▸ WHAT YOU NEED TO DO
Copy out the data word for word. The images are not part of the copy.

▸ DATA BLOCK
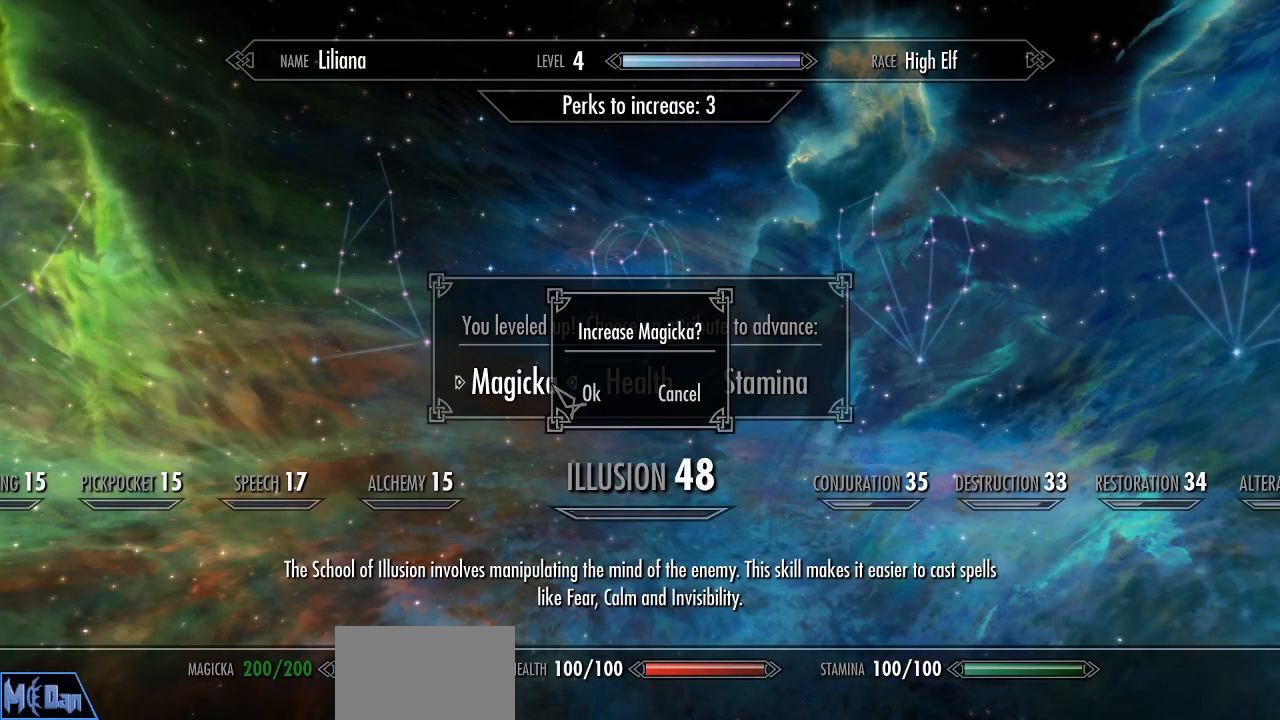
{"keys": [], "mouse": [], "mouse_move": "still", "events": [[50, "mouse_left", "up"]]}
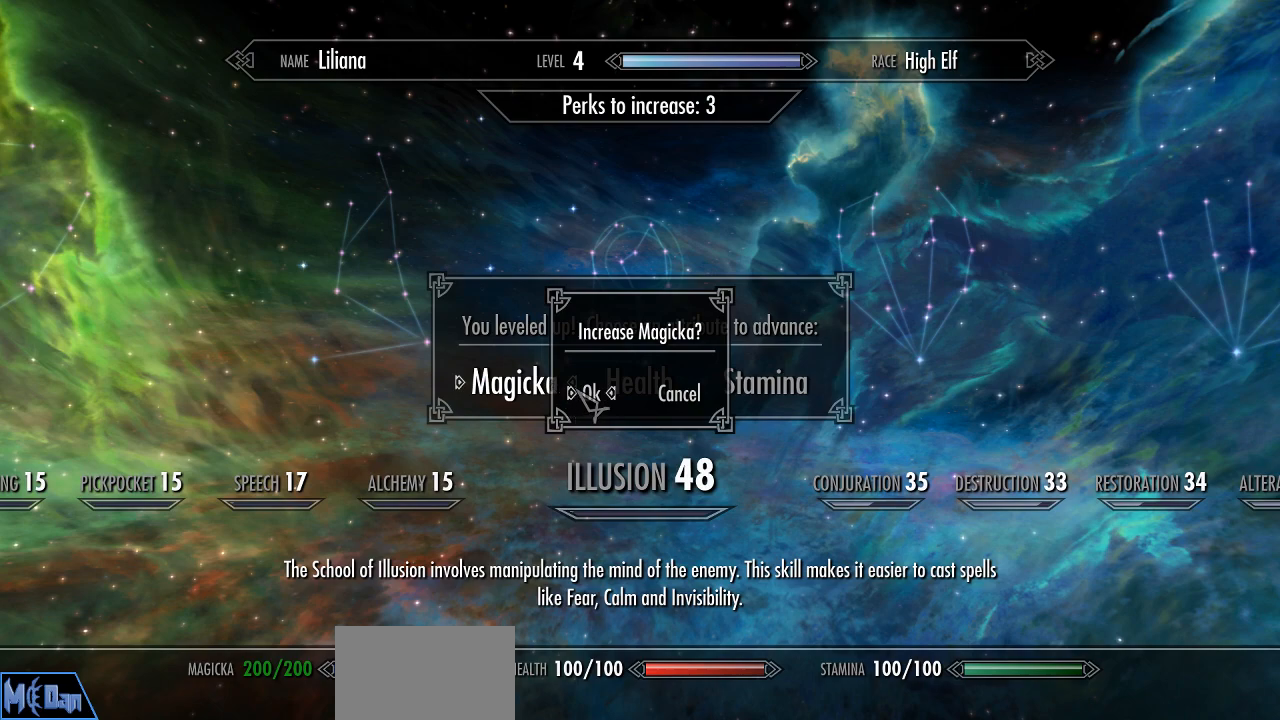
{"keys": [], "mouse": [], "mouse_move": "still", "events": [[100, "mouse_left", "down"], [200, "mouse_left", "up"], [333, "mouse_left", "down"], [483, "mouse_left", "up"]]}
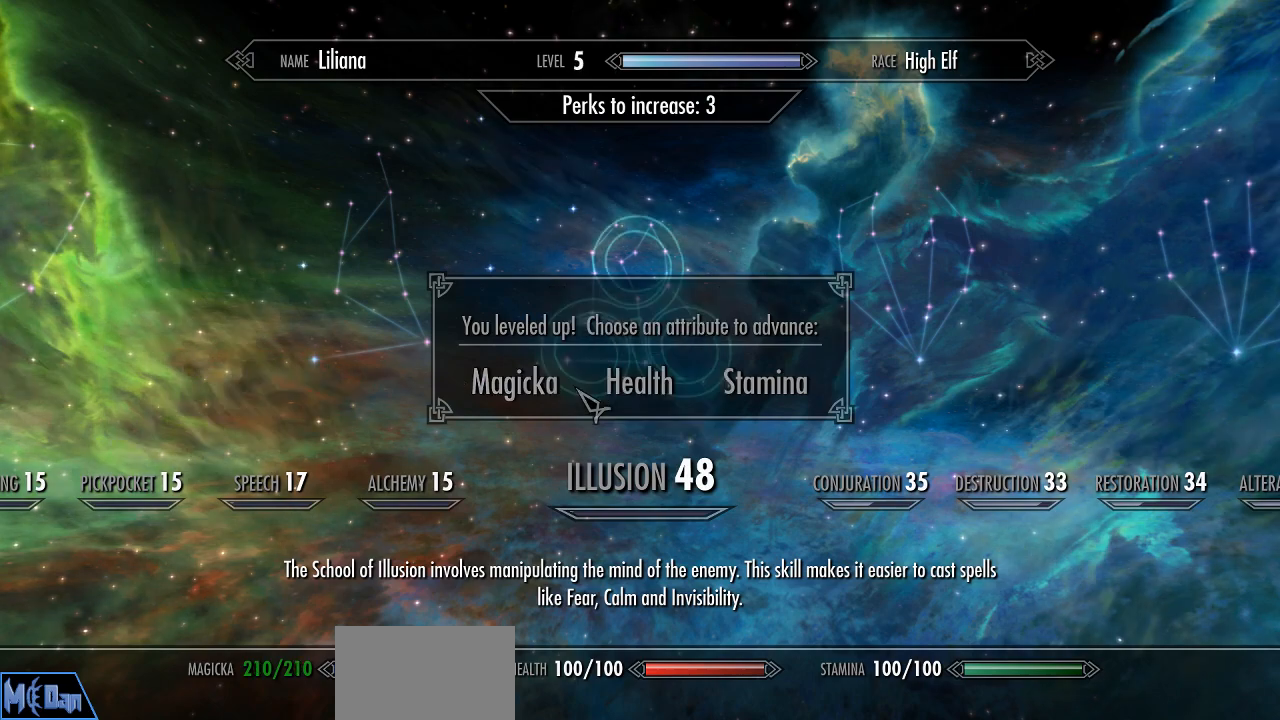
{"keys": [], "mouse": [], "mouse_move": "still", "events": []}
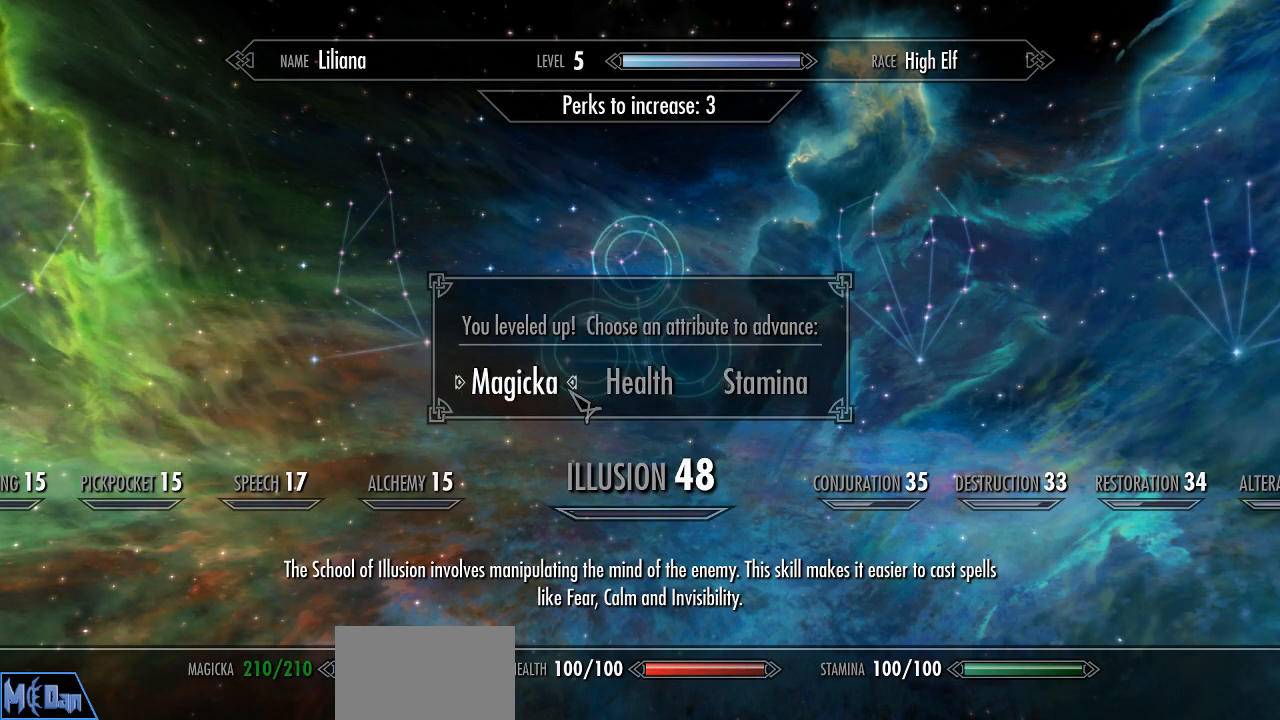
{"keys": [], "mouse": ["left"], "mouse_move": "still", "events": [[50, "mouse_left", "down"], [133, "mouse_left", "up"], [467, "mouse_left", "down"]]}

▸ EXERCISE RESULT
{"keys": [], "mouse": [], "mouse_move": "still", "events": [[50, "mouse_left", "up"]]}
{"keys": [], "mouse": [], "mouse_move": "still", "events": [[100, "mouse_left", "down"], [200, "mouse_left", "up"], [333, "mouse_left", "down"], [483, "mouse_left", "up"]]}
{"keys": [], "mouse": [], "mouse_move": "still", "events": []}
{"keys": [], "mouse": ["left"], "mouse_move": "still", "events": [[50, "mouse_left", "down"], [133, "mouse_left", "up"], [467, "mouse_left", "down"]]}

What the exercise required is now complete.